* Prompt:
Print the data below exactly as it stands, and keep the pictures out.
___ Data
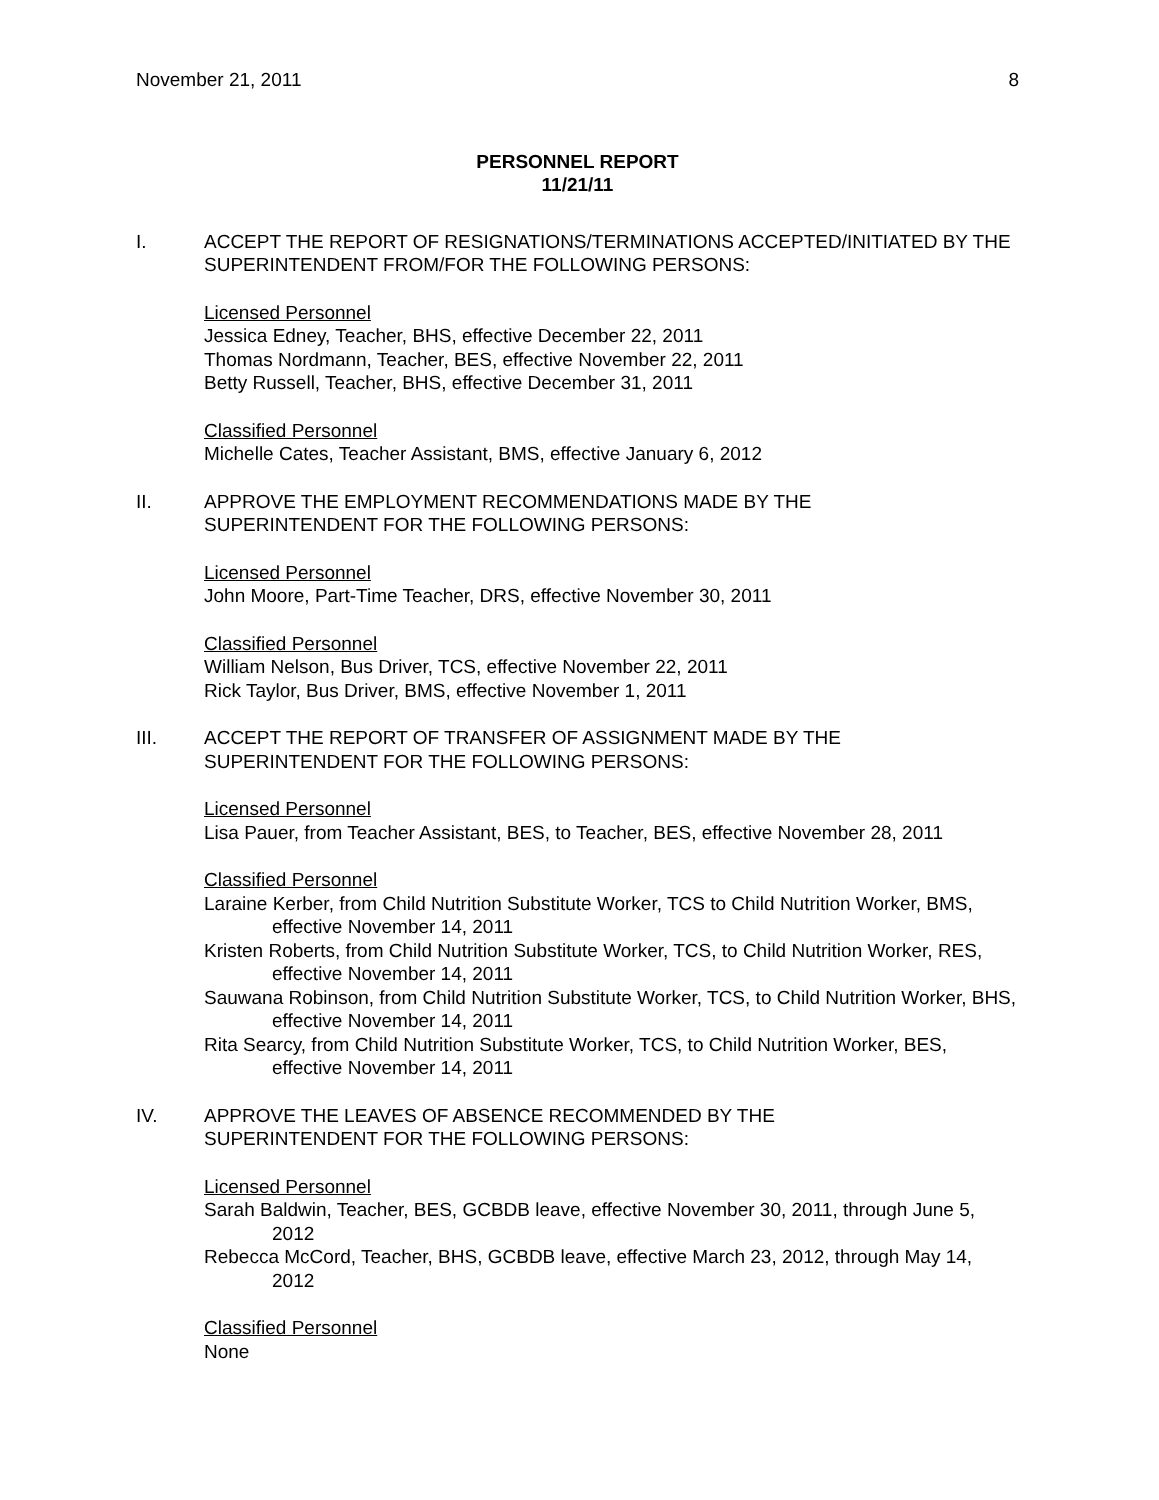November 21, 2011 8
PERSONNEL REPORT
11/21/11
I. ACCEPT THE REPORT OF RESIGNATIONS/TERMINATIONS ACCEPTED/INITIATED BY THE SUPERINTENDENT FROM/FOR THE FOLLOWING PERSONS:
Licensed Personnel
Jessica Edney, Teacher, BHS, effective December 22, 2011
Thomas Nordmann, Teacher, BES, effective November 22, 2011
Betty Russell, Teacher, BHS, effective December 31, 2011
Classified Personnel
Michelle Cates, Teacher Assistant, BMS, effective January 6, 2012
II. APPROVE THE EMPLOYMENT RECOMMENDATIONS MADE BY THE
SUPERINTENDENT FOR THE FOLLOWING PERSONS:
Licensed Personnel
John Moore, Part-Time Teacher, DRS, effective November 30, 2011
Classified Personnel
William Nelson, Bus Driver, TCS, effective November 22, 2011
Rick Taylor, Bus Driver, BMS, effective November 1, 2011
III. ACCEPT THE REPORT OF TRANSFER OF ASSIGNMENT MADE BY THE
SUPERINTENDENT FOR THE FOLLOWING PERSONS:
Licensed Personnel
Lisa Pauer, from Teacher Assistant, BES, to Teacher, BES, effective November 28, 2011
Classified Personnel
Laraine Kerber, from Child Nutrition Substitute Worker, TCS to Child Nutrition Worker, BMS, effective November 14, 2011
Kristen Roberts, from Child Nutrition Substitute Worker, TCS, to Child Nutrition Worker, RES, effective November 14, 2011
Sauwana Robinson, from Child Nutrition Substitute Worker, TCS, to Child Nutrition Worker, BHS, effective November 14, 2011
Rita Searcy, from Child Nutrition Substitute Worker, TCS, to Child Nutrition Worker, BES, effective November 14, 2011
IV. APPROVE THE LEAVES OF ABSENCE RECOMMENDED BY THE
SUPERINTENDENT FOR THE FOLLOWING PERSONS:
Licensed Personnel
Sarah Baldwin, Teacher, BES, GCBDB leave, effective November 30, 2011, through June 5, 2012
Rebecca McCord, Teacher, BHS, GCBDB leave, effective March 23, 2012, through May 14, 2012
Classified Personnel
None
______
* Completed task:
November 21, 2011 8
PERSONNEL REPORT
11/21/11
I. ACCEPT THE REPORT OF RESIGNATIONS/TERMINATIONS ACCEPTED/INITIATED BY THE SUPERINTENDENT FROM/FOR THE FOLLOWING PERSONS:
Licensed Personnel
Jessica Edney, Teacher, BHS, effective December 22, 2011
Thomas Nordmann, Teacher, BES, effective November 22, 2011
Betty Russell, Teacher, BHS, effective December 31, 2011
Classified Personnel
Michelle Cates, Teacher Assistant, BMS, effective January 6, 2012
II. APPROVE THE EMPLOYMENT RECOMMENDATIONS MADE BY THE
SUPERINTENDENT FOR THE FOLLOWING PERSONS:
Licensed Personnel
John Moore, Part-Time Teacher, DRS, effective November 30, 2011
Classified Personnel
William Nelson, Bus Driver, TCS, effective November 22, 2011
Rick Taylor, Bus Driver, BMS, effective November 1, 2011
III. ACCEPT THE REPORT OF TRANSFER OF ASSIGNMENT MADE BY THE
SUPERINTENDENT FOR THE FOLLOWING PERSONS:
Licensed Personnel
Lisa Pauer, from Teacher Assistant, BES, to Teacher, BES, effective November 28, 2011
Classified Personnel
Laraine Kerber, from Child Nutrition Substitute Worker, TCS to Child Nutrition Worker, BMS, effective November 14, 2011
Kristen Roberts, from Child Nutrition Substitute Worker, TCS, to Child Nutrition Worker, RES, effective November 14, 2011
Sauwana Robinson, from Child Nutrition Substitute Worker, TCS, to Child Nutrition Worker, BHS, effective November 14, 2011
Rita Searcy, from Child Nutrition Substitute Worker, TCS, to Child Nutrition Worker, BES, effective November 14, 2011
IV. APPROVE THE LEAVES OF ABSENCE RECOMMENDED BY THE
SUPERINTENDENT FOR THE FOLLOWING PERSONS:
Licensed Personnel
Sarah Baldwin, Teacher, BES, GCBDB leave, effective November 30, 2011, through June 5, 2012
Rebecca McCord, Teacher, BHS, GCBDB leave, effective March 23, 2012, through May 14, 2012
Classified Personnel
None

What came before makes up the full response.